Table 3 Fixed assets in service - 2nd Cycle Periodic Tariff Review - extended consumer price index 

Companies NRV/RHC (%) Companies NRV/RHC (%) Companies NRV/RHC (%)
AES Sul 82 Chesp 142 Eletrobras - PI 132
Ampla 86 CNEE 130 Eletrobras - RO 106
Bandeirante 86 Cocel 109 Eletrobras - RR 88
Bragantina 102 Coelba 106 Eletrocar 133
Caiuá-D 125 Coelce 81 Eletropaulo 85
CEEE-D 164 Copel-D 135 Energisa BO 99
Celesc 101 Cosern 110 Energisa MG 95
Celg-D 108 CPFL paulista 96 Energisa NF 120
Celpa 76 CPFL Piratininga 111 Energisa PB 111
Celpe 92 CPFL Santa Cruz 126 Energisa SE 106
Celtins 128 EDEVP 150 Enersul 77
Cemar 98 EFLSM 160 Escelsa 91
Cemat 80 Elektro 106 Light Sesa 91
Cemig-D 164 Eletroacre 120 RGE 120
CFLO 142 Eletrobras - AL 124 - -
Mean 111
Standard Deviation 24
Variance 0.06

RHC = restated historical cost; NRV = new replacement value.

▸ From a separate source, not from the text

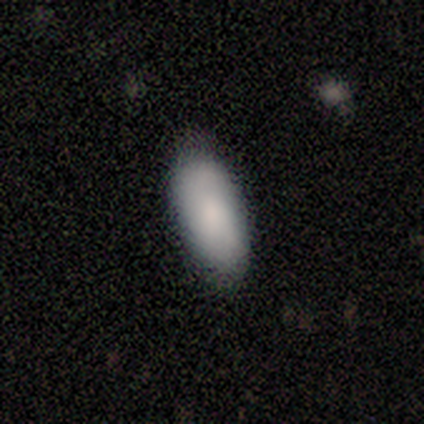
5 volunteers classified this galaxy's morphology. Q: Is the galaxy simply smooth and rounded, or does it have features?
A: smooth — 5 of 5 (100%).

Source: Prepared by the authors.

The measurements based on NRV were lower than those based on RHC for 36% of the companies (16 companies). As shown in the conceptual review, a lower value based on NRV than that based on RHC benefits the consumer with lower tariffs; however, the investor does not recover their investment. The 16 concessionaires will be able to replace their assets at the end of their useful life. However, because the capital is not recovered, there will be resistance to carrying out future investments in other public tender processes, with investors in 16 companies being remunerated below inflation.

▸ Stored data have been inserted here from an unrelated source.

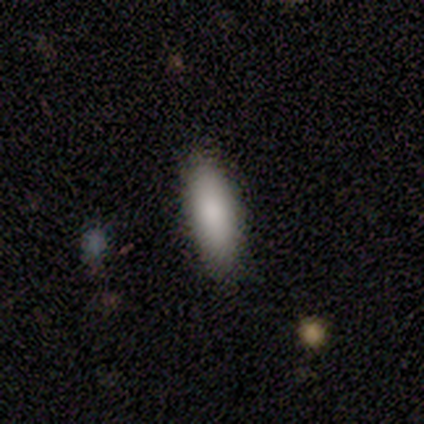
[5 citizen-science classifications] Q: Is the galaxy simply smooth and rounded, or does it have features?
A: smooth — 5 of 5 (100%).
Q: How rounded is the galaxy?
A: in between — 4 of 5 (80%).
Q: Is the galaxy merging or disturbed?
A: none — 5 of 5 (100%).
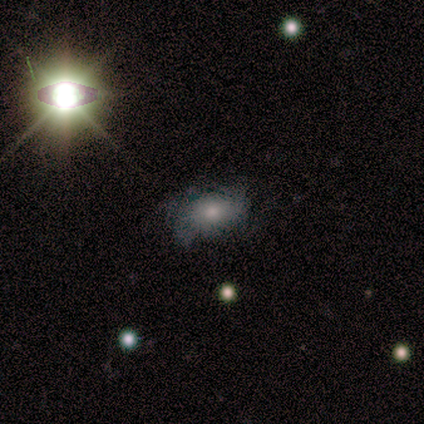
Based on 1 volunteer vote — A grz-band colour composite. It shows a smooth galaxy with no disk features (100%) that is in between round and cigar-shaped (100%). Merging: major disturbance (100%).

And, in the other companies (28), the NRV was higher than the RHC. In this case, when the value based on NRV is higher than the one based on RHC, the adversely affected party is the consumer, who is remunerating the investor for more than what the latter previously invested. This means than this investor is funding an asset that will still be constructed and not an asset that is being used. Here it is worth returning to the affirmation formulated in the introduction: NRV leads to current consumers bearing the costs of a good that will be acquired in the future, and not the services already provided.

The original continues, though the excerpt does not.